# C. cordata 'blassii' flower video...



## Xema (Mar 24, 2004)

It´s flowering in this moment, it took over 12 days to get the limb opened, and it´s not totaly spread out yet.

C. cordata 'blassii' flower 

Greets from Spain


----------



## EDGE (Feb 28, 2004)

Very nice looking flower. Is this the first flower from the plant? Did you do anything different to get this plant to flower?


----------



## Xema (Mar 24, 2004)

EDGE said:


> Very nice looking flower. Is this the first flower from the plant? Did you do anything different to get this plant to flower?


Anything new, I got the specimen only. It´s growing within my set up since december 2005, it was a plant from submerged culture got from Tropica Iberia. It is growing in the same condition that ohter plants into my indoor set up..

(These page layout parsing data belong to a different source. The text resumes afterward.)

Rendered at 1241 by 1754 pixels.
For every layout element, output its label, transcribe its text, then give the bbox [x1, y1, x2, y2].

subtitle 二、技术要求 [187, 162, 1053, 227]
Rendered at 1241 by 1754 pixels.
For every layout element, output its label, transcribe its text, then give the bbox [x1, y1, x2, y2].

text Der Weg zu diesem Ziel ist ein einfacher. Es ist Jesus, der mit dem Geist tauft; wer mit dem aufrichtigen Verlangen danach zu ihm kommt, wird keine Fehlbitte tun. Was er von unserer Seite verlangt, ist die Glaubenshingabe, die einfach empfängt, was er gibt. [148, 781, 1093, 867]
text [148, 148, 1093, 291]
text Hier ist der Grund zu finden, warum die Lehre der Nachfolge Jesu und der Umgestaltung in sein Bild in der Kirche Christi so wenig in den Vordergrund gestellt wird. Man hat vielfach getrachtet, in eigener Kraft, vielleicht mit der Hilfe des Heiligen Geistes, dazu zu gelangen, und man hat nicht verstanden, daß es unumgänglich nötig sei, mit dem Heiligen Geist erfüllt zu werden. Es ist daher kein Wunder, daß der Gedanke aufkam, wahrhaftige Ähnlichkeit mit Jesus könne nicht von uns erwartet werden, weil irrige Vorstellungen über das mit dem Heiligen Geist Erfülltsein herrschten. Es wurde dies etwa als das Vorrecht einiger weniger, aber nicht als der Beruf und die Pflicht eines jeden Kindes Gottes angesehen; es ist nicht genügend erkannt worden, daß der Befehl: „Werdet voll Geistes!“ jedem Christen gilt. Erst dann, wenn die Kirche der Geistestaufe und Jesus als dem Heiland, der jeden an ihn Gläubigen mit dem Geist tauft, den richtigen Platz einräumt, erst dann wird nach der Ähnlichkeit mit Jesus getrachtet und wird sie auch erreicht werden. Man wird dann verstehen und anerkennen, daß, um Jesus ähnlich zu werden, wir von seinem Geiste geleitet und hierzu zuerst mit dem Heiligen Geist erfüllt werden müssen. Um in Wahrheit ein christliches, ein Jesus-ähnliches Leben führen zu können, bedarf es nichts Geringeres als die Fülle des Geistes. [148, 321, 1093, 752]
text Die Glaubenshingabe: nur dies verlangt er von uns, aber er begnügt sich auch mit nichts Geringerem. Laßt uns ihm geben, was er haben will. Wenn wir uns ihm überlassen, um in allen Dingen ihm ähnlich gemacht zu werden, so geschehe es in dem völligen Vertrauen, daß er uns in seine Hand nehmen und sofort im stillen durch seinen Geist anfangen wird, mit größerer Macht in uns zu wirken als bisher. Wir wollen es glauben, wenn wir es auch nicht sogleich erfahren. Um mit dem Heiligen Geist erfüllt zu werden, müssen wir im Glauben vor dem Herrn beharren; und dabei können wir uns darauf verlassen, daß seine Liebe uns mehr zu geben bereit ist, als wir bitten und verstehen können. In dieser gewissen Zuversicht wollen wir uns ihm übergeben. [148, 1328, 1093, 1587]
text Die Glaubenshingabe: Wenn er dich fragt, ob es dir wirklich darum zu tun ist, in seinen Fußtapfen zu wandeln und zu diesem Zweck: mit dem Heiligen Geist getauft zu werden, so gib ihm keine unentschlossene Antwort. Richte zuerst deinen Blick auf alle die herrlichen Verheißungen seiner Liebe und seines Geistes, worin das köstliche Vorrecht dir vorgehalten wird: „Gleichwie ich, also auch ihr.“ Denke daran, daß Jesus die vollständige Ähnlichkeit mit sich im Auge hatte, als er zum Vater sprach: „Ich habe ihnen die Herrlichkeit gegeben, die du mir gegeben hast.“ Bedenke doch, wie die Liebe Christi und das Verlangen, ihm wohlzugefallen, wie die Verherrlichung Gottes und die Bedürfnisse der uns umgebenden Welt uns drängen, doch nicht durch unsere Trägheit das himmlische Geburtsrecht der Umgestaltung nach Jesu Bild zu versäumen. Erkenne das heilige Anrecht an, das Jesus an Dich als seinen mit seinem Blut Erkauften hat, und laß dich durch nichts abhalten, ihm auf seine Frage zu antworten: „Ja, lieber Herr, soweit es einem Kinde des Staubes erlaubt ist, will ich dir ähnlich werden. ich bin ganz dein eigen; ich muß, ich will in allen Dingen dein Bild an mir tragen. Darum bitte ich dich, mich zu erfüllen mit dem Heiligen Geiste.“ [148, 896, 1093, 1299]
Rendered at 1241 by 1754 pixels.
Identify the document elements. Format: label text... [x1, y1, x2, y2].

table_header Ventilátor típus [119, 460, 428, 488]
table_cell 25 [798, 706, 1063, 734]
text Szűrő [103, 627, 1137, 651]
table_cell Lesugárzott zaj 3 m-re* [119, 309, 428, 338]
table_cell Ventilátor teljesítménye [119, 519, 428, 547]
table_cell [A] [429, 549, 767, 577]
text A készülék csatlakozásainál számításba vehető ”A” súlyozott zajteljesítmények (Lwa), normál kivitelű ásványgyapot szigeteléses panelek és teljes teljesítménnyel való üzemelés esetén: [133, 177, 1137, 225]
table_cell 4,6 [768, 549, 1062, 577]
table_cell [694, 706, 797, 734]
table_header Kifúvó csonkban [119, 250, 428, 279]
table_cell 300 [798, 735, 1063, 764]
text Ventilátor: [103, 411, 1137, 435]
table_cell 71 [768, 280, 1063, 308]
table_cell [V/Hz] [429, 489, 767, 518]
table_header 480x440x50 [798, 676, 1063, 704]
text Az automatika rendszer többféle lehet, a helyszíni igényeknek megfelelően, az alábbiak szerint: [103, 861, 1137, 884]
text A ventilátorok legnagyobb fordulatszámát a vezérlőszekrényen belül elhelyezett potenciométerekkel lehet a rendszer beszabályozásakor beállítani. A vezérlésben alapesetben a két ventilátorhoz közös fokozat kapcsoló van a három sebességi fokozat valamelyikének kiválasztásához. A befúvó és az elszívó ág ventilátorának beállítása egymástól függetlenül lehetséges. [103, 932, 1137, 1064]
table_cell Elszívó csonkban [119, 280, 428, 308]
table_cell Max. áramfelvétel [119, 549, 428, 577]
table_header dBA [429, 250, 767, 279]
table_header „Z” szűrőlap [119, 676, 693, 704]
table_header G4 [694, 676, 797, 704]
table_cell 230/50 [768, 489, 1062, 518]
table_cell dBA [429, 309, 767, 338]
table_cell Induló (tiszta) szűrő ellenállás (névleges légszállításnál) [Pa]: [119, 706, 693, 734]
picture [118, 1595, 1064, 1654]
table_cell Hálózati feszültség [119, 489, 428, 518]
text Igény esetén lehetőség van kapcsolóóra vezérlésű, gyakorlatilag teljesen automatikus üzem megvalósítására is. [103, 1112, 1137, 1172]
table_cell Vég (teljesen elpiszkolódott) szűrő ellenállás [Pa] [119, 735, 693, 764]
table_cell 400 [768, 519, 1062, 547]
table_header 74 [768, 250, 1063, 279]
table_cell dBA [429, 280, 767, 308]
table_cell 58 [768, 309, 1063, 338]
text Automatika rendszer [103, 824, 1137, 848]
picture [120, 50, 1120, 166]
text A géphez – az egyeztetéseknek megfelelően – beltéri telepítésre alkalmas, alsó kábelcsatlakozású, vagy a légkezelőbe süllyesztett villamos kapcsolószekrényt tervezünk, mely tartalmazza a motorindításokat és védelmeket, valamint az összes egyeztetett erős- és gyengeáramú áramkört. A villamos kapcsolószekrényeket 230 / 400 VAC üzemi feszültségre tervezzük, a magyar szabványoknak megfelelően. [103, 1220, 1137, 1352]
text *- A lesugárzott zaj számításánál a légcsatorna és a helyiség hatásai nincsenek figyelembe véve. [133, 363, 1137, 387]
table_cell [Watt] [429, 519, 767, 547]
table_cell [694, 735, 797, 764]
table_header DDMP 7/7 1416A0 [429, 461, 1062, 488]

Sometime I was growing all my plant into with acid condition, but some month ago I decided to separate acid-loving plants to neutral-loving plants. C. cordata 'blassii' was growing some weeks in very acid condition (over 6 weeks). Five weeks ago I decided to move it to neutral condition set up, that decision was taken by the poor growth of the plant, really thini leaf (compared with growth in above situation). I thoght pH range is not quite importat to C. cordata 'balssii', and the low nutrients level in the very acid setup was getting a no good look for it. So, in the neutral-loving space, the nutrients level is more high (Acid-loving space has 200 uS/cm; pH 4,5 - 5 and neutral space 500-600 uS/cm; pH 6,5 - 7).

Greets from Spain


----------